Mit dieser Stellungnahme wurde der von der EFSA veröffentlichte TWI von bis dahin geltenden 14 pg auf 2 pg WHO-PCDD/F-PCB-TEQ/ kg Körpergewicht pro Woche abgesenkt [1]. Bei einem angenommenen Körpergewicht von 70 kg ergibt sich somit eine als toxikologisch unbedenklich anzusehende wöchentliche Aufnahme von 140 pg WHO-PCDD/F-PCB-TEQ.

Hinweis:

Nach EFSA-Empfehlung von 2012 wird zur Darstellung der als toxikologisch unbedenklich angesehenen Aufnahmemengen ein angenommenes Körpergewicht von 70 kg als europäischer Durchschnittswert herangezogen [2].

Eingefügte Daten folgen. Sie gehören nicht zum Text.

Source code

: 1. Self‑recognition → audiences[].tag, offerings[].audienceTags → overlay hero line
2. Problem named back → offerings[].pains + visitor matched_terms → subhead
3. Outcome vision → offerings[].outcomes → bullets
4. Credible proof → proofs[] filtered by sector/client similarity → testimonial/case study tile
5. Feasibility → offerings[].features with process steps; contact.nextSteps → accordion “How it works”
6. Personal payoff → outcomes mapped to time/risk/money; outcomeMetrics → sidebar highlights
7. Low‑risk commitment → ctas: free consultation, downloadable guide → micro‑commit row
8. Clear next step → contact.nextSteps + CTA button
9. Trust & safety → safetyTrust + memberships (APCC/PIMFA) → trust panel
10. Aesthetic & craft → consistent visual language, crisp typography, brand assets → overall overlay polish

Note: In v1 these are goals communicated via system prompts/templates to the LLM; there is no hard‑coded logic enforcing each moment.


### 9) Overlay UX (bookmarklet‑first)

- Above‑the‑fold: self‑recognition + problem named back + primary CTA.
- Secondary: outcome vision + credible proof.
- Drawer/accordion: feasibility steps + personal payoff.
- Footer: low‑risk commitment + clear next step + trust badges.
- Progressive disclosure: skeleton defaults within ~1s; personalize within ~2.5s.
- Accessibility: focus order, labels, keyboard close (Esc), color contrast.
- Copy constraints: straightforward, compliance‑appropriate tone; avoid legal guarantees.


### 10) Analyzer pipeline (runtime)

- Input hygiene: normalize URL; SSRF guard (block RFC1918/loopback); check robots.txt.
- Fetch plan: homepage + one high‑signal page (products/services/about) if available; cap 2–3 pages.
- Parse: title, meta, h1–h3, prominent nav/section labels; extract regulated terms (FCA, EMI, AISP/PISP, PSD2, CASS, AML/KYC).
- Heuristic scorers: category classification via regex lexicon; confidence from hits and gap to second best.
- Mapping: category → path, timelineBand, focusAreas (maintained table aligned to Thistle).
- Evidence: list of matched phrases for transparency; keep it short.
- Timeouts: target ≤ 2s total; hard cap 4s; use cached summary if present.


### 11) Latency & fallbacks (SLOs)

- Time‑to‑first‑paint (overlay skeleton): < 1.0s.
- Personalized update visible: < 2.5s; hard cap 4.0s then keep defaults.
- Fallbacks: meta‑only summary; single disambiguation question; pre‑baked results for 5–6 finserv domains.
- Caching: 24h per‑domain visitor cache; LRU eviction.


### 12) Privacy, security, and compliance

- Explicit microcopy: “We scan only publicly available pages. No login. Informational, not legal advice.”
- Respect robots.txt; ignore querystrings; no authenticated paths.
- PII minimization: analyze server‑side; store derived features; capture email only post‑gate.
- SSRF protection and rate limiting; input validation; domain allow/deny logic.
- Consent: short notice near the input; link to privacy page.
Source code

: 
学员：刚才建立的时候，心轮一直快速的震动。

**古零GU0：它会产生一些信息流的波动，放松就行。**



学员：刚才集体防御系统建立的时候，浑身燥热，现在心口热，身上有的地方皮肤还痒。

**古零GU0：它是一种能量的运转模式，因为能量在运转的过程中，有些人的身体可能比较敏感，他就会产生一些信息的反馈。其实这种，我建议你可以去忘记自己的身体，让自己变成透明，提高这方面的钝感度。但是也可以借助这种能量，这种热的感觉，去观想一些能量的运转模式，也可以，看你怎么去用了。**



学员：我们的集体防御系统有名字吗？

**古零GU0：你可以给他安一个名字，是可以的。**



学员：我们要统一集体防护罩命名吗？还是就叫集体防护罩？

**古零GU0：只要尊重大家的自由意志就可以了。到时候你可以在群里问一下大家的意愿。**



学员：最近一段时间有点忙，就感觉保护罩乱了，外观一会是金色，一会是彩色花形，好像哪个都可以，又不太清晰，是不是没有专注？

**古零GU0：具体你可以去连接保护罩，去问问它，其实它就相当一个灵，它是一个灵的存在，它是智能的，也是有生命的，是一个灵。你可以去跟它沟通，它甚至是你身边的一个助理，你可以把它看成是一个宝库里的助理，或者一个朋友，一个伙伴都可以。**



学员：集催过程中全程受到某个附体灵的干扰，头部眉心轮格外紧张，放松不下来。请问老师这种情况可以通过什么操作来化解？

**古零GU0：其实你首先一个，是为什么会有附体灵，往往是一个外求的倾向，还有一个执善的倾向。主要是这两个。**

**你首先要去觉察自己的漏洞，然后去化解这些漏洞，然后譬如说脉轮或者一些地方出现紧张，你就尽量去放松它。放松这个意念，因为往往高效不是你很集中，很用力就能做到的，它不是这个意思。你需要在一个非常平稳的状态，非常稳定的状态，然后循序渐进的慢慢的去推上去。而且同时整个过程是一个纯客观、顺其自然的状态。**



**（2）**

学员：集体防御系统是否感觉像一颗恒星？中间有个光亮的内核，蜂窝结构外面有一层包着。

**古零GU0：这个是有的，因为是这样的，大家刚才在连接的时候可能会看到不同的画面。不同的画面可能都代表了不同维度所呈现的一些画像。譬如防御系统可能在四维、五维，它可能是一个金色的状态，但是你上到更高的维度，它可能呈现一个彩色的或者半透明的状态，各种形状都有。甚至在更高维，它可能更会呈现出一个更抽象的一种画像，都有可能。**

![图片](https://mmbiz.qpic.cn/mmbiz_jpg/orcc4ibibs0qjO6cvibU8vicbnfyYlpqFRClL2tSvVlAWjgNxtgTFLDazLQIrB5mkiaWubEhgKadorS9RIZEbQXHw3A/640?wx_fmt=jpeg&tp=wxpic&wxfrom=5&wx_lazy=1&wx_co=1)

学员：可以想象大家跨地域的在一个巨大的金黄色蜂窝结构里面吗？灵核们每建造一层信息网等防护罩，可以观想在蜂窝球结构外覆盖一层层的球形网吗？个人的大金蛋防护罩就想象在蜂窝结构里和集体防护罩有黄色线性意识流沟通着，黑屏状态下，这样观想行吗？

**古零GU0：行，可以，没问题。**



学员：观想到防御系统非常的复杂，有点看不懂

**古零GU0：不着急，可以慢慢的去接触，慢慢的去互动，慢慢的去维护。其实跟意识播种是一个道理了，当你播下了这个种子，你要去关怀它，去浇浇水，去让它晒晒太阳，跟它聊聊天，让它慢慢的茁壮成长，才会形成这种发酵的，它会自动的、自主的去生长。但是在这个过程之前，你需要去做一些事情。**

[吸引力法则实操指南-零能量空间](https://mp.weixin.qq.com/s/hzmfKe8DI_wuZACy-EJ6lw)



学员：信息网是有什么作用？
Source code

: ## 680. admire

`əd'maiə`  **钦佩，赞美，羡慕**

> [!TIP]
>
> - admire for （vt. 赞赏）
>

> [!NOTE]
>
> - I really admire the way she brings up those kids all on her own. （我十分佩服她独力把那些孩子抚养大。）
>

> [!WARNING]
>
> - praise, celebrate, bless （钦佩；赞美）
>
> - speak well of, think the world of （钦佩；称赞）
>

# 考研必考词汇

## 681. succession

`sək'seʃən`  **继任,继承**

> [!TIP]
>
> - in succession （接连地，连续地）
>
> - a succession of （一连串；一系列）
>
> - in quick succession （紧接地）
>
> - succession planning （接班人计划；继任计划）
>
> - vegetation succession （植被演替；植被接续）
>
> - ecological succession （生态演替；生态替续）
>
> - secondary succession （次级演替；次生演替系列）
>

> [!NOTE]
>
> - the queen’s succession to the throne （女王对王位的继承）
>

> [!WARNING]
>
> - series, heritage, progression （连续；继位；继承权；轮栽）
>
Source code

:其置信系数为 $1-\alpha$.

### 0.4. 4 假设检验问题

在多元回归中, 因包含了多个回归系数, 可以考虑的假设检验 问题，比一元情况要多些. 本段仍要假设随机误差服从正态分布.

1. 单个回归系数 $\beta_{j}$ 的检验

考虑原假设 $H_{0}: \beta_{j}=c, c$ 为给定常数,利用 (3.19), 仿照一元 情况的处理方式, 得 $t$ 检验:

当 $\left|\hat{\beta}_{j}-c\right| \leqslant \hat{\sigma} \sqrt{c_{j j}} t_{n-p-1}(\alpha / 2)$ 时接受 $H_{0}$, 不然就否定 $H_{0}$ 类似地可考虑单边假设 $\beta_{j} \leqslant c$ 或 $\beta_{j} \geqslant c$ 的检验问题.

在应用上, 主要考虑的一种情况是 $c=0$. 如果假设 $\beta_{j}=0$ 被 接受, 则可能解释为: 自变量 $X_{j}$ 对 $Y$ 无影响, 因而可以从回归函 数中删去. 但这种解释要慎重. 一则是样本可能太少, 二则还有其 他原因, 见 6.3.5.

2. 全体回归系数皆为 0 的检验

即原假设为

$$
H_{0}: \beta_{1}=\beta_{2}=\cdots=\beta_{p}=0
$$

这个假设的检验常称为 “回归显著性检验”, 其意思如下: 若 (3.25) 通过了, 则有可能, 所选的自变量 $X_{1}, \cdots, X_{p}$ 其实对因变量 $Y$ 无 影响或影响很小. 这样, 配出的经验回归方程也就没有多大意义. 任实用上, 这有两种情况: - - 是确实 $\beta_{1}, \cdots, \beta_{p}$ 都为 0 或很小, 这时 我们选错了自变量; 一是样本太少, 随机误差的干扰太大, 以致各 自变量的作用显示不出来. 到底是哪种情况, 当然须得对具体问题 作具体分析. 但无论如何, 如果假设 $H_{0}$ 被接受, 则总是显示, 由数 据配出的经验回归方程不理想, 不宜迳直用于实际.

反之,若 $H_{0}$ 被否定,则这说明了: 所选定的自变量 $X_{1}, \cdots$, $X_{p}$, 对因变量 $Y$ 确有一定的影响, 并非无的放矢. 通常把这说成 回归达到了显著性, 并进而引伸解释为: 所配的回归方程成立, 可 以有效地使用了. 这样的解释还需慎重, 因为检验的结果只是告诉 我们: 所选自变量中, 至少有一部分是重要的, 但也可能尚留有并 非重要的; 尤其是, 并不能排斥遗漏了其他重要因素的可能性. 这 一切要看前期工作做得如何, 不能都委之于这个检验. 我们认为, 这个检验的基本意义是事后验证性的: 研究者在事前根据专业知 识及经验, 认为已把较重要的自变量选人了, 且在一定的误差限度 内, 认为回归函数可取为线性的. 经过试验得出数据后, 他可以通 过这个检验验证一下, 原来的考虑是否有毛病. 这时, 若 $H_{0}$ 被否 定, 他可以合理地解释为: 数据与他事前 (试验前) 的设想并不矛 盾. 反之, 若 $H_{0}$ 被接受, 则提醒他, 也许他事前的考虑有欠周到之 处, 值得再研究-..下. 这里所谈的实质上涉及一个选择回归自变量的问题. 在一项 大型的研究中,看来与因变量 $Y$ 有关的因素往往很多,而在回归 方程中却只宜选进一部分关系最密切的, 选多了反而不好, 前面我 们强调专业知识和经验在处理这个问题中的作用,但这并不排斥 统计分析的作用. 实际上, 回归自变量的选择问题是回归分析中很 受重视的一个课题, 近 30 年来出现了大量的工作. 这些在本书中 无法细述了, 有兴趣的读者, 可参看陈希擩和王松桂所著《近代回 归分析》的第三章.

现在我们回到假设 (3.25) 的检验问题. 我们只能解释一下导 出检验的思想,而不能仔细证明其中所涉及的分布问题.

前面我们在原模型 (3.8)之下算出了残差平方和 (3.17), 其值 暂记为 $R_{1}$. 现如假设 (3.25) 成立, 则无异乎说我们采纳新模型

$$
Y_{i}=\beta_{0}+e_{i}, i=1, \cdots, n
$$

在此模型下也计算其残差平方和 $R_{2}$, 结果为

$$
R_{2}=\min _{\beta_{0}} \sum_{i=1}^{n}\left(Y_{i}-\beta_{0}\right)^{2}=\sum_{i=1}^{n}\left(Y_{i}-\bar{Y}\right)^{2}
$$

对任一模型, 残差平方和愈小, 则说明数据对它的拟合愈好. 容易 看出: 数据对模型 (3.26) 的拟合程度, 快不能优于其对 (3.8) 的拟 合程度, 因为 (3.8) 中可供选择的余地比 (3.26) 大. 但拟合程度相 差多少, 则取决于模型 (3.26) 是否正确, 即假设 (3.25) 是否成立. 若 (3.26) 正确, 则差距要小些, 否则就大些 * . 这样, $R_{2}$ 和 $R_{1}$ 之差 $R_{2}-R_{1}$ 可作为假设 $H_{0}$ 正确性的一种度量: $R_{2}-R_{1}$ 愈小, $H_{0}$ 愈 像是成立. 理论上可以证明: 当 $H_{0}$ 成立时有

WaidmannsheilWendet man den TWI auf die in den untersuchten Wildschweinfleischproben festgestellten Summengehalte von Dioxinen und dl-PCB an, wird dieser für drei Proben, die Gehalte von mehr als 4 pg WHO-PCDD/F-PCB-TEQ/g Fett aufwiesen, durch den Verzehr von 140 g, 230 g bzw. 490 g Fleisch je Woche vollständig ausgeschöpft. Bei den niedriger belasteten Fleischproben wird der TWI im Mittel erst bei einer Verzehrsmenge von mehr als 1,4 kg überschritten. Im Hinblick auf die Ausschöpfung des TWI auch unter Berücksichtigung der Aufnahme aus anderen Lebensmitteln wird der gelegentliche Verzehr von Wildschweinfleisch deshalb als unbedenklich angesehen.

 

Bei den 13 Leberproben, bei denen Gehalte von mehr als 2 pg WHO-PCCD/F-PCB-TEQ/g Frischgewicht festgestellt wurden, wird der TWI bei Verzehrsmengen von nur 3 g bis 52 g Wildschweinleber pro Woche vollständig ausgeschöpft. Insgesamt liegen bei 43 % der untersuchten Proben die Gehalte für die Summe aus Dioxinen und dl-PCB so hoch, dass eine für Wildscheinleber als üblich zu Grunde gelegte Portionsgröße von 150 g zu einer Überschreitung des TWI führen würde. Auf diese Gegebenheiten geht auch das Bundesministerium für Umwelt, Naturschutz und nukleare Sicherheit in seinem veröffentlichten „Verbrauchertipp Gesundheit und Lebensmittelsicherheit – Bei Verzehr von Innereien beachten“ ein. In diesem Verbrauchertipp wird allgemein empfohlen, Innereien wildlebender Tierarten nur gelegentlich und insbesondere Innereien von Wildschweinen nur selten zu verzehren.

Neben der Belastung mit Dioxinen und PCB wird in dem Verbrauchertipp auch auf eine möglicherweise erhebliche Belastung von Wildschweinleber mit perfluorierten Alkylsubstanzen (PFAS) hingewiesen. Diese Belastung von Wildschweinleber mit PFAS wird auch durch Untersuchungsergebnisse des CVUA Freiburg aufgezeigt.

 

Literatur

[1] Risk for animal and human health related to the presence of dioxins and dioxin-like PCBs in feed and food, EFSA Journal 2018; 16(11):5333.

[2] EFSA Scientific Committee; Guidance on selected default values to be used by the EFSA Scientific Committee, Scientific Panels and Units in the absence of actual measured data. EFSA Journal 2012; 10(3):2579.